→ WHAT THE TASK ASKS
Please return all of the items below, copying every line character for character.

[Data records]

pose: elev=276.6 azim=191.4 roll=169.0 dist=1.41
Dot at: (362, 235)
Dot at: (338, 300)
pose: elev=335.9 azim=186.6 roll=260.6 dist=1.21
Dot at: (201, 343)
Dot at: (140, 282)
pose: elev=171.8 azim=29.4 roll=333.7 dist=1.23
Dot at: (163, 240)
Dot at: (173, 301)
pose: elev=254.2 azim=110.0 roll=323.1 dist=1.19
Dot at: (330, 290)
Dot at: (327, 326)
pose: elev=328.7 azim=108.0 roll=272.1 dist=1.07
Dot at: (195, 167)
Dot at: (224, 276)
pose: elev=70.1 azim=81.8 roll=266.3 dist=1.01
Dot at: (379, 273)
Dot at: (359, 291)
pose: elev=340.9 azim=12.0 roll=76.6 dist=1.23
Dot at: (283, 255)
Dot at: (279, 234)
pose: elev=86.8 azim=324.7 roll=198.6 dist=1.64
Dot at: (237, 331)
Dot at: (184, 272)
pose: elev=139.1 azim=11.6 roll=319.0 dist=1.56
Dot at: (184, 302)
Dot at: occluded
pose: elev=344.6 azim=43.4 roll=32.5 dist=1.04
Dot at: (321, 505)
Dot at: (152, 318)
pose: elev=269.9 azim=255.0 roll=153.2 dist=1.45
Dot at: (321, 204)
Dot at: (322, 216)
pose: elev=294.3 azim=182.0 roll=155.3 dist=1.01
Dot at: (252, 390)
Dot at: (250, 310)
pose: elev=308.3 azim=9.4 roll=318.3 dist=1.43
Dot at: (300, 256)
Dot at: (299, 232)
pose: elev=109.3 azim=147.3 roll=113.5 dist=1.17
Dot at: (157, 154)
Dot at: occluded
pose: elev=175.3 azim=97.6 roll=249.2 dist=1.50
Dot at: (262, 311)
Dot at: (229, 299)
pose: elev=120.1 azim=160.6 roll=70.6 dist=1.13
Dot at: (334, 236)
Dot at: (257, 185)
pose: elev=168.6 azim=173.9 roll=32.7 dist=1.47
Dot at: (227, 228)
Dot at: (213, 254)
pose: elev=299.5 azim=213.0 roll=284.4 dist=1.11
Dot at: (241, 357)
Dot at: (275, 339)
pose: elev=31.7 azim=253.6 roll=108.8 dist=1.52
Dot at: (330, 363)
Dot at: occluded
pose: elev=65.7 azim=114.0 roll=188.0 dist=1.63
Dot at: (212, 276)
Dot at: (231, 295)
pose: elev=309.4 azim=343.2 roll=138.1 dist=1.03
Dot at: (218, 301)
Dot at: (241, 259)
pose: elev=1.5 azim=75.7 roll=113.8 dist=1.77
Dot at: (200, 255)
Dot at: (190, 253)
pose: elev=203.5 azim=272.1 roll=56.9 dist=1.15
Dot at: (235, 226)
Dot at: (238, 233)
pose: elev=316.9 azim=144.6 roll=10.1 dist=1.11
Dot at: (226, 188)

→ COMPLETED TASK
pose: elev=276.6 azim=191.4 roll=169.0 dist=1.41
Dot at: (362, 235)
Dot at: (338, 300)
pose: elev=335.9 azim=186.6 roll=260.6 dist=1.21
Dot at: (201, 343)
Dot at: (140, 282)
pose: elev=171.8 azim=29.4 roll=333.7 dist=1.23
Dot at: (163, 240)
Dot at: (173, 301)
pose: elev=254.2 azim=110.0 roll=323.1 dist=1.19
Dot at: (330, 290)
Dot at: (327, 326)
pose: elev=328.7 azim=108.0 roll=272.1 dist=1.07
Dot at: (195, 167)
Dot at: (224, 276)
pose: elev=70.1 azim=81.8 roll=266.3 dist=1.01
Dot at: (379, 273)
Dot at: (359, 291)
pose: elev=340.9 azim=12.0 roll=76.6 dist=1.23
Dot at: (283, 255)
Dot at: (279, 234)
pose: elev=86.8 azim=324.7 roll=198.6 dist=1.64
Dot at: (237, 331)
Dot at: (184, 272)
pose: elev=139.1 azim=11.6 roll=319.0 dist=1.56
Dot at: (184, 302)
Dot at: occluded
pose: elev=344.6 azim=43.4 roll=32.5 dist=1.04
Dot at: (321, 505)
Dot at: (152, 318)
pose: elev=269.9 azim=255.0 roll=153.2 dist=1.45
Dot at: (321, 204)
Dot at: (322, 216)
pose: elev=294.3 azim=182.0 roll=155.3 dist=1.01
Dot at: (252, 390)
Dot at: (250, 310)
pose: elev=308.3 azim=9.4 roll=318.3 dist=1.43
Dot at: (300, 256)
Dot at: (299, 232)
pose: elev=109.3 azim=147.3 roll=113.5 dist=1.17
Dot at: (157, 154)
Dot at: occluded
pose: elev=175.3 azim=97.6 roll=249.2 dist=1.50
Dot at: (262, 311)
Dot at: (229, 299)
pose: elev=120.1 azim=160.6 roll=70.6 dist=1.13
Dot at: (334, 236)
Dot at: (257, 185)
pose: elev=168.6 azim=173.9 roll=32.7 dist=1.47
Dot at: (227, 228)
Dot at: (213, 254)
pose: elev=299.5 azim=213.0 roll=284.4 dist=1.11
Dot at: (241, 357)
Dot at: (275, 339)
pose: elev=31.7 azim=253.6 roll=108.8 dist=1.52
Dot at: (330, 363)
Dot at: occluded
pose: elev=65.7 azim=114.0 roll=188.0 dist=1.63
Dot at: (212, 276)
Dot at: (231, 295)
pose: elev=309.4 azim=343.2 roll=138.1 dist=1.03
Dot at: (218, 301)
Dot at: (241, 259)
pose: elev=1.5 azim=75.7 roll=113.8 dist=1.77
Dot at: (200, 255)
Dot at: (190, 253)
pose: elev=203.5 azim=272.1 roll=56.9 dist=1.15
Dot at: (235, 226)
Dot at: (238, 233)
pose: elev=316.9 azim=144.6 roll=10.1 dist=1.11
Dot at: (226, 188)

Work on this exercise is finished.